His penchant for female bodyguards and Beduin tents is eye catching, but his readiness to execute his opponents shifts that quirkiness into an extreme behavior bracket.
"Clearly he is a very strange and evil man," Eastman said.
The United States once branded Gaddafi a "mad dog" for his support of militant groups worldwide and on the streets of opposition stronghold Benghazi there is currently no shortage of people calling him "crazy" or "insane".
Click for full Jpost coverage of turmoil in the Middle East
Click for full Jpost coverage of turmoil in the Middle East
Some of those who have recently been closest to him now also describe him as a "madman".
Yet in interviews with the BBC and ABC this week, some commentators said the 68-year-old Libyan leader appeared quite lucid. On Libyan TV on Wednesday he was pictured surrounded by supporters chanting: "You will remain great".
END GAME
Libyan Deputy UN Ambassador Ibrahim Dabbashi last week predicted Gaddafi would either die fighting or commit suicide rather than be forced out of power.
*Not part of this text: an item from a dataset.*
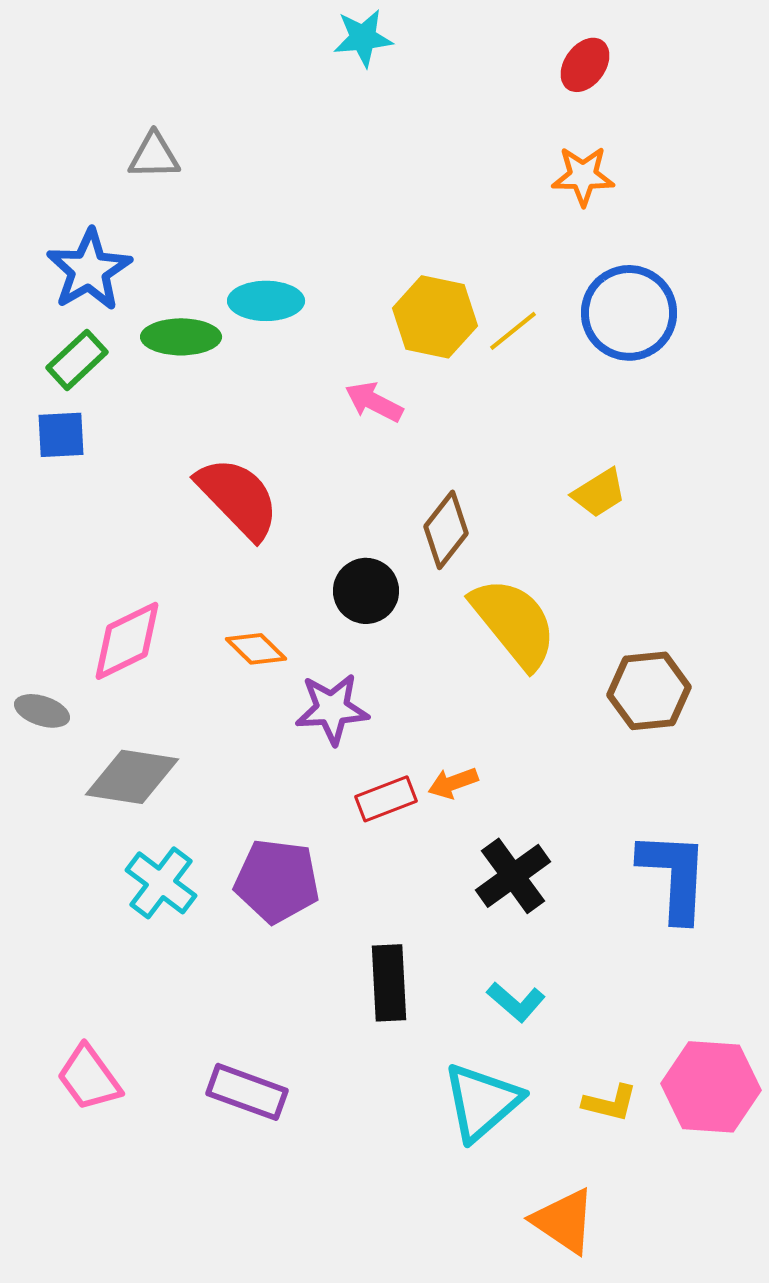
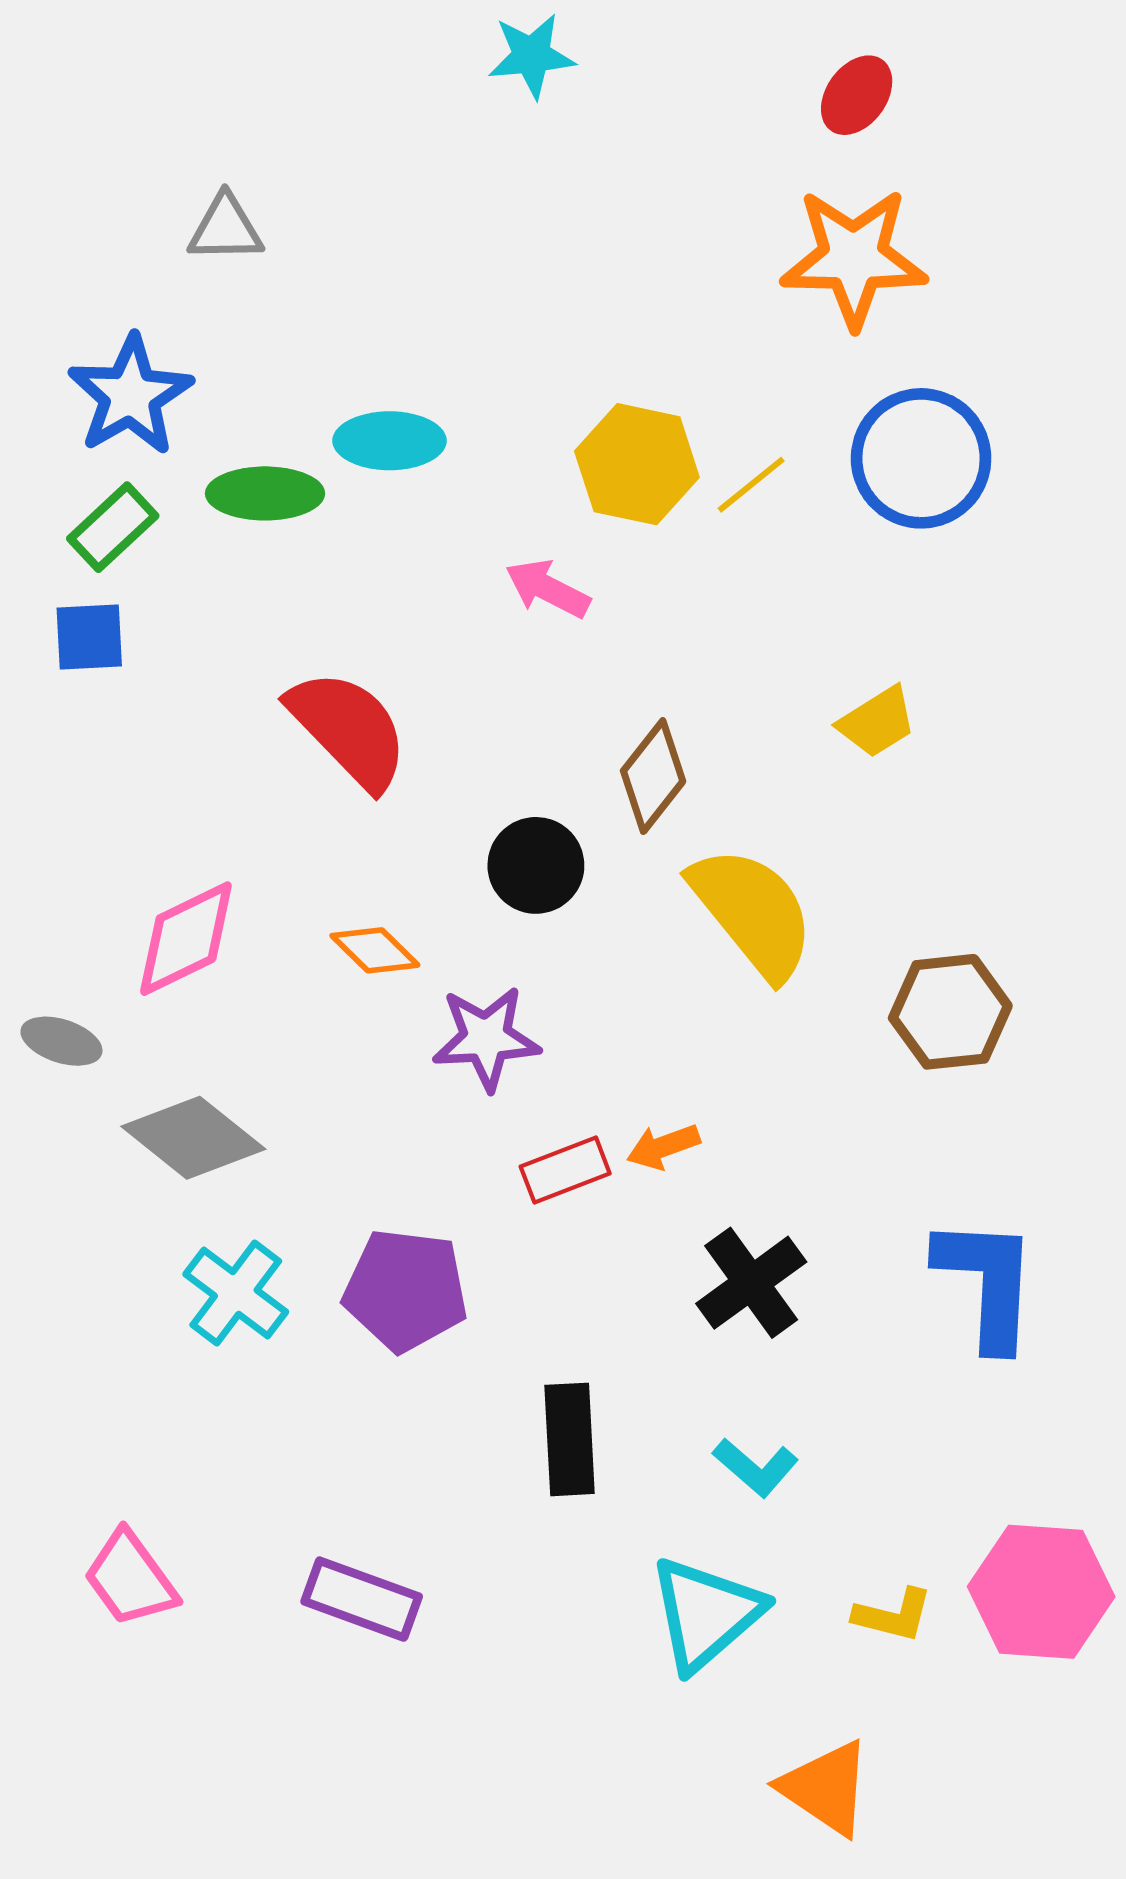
orange star: (583, 176) -> (854, 258), size x1.6
gray diamond: (132, 777) -> (193, 1138), turned 30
Since he has few other options, analysts suggest this may well prove true.
Kingsley Norton, an expert on personality disorders at the West London Mental Health Trust (WLMHT), said calmness can sometimes be a sign that someone is certain about the end game.
"People under pressure...become apparently calm when they have some inner certainty about their own fate, which might derive from deeply-held religious belief or from the fact they have a 'plan B', such as suicide or escape to safe haven," he said.
Michael Phelan, a WLMHT consultant psychiatrist, said that after 41 years in absolute power, surrounded by people who don't dissent, it's hardly surprising if Gaddafi thinks he is infallible.
Yet Phelan and others say the tendency to use mental health labels says more about society's need to find an explanation for certain behavior than about the perpetrators themselves.
"It's a way of giving ourselves the comfort that we think we know what is going on," said Peter Byrne, director of public education at Britain's Royal College of Psychiatrists. "But the truth is that in terms of local, national or international politics, we really don't know what's going on."
Some mental health experts worry that pinning pseudo-psychological labels on leaders like Gaddafi can undermine the seriousness of their actions, and is also detrimental to genuine sufferers of mental illness.
"You see people throwing these diagnoses around based on a speech or a way of behavior, but all that does is add to the stigma of mental health," said Phelan.
"If someone does something really heroic, something really irrational that saved lives, you rarely see them described as mad. It's always the bad things that are labeled as being mad."
And as for whether any attempts at psychological analysis help predict what might happen next? Slim chance.
Even when there is firm, clinical evidence that someone is mentally disordered, it is extremely difficult to predict how they might react, especially to extreme circumstances.
"(In such a situation) the only thing that might predict what's going to happen is how that person has behaved before," said Phelan. "Past behavior tends to predict the future, and I don't think putting a psychiatric label on it would help in any way."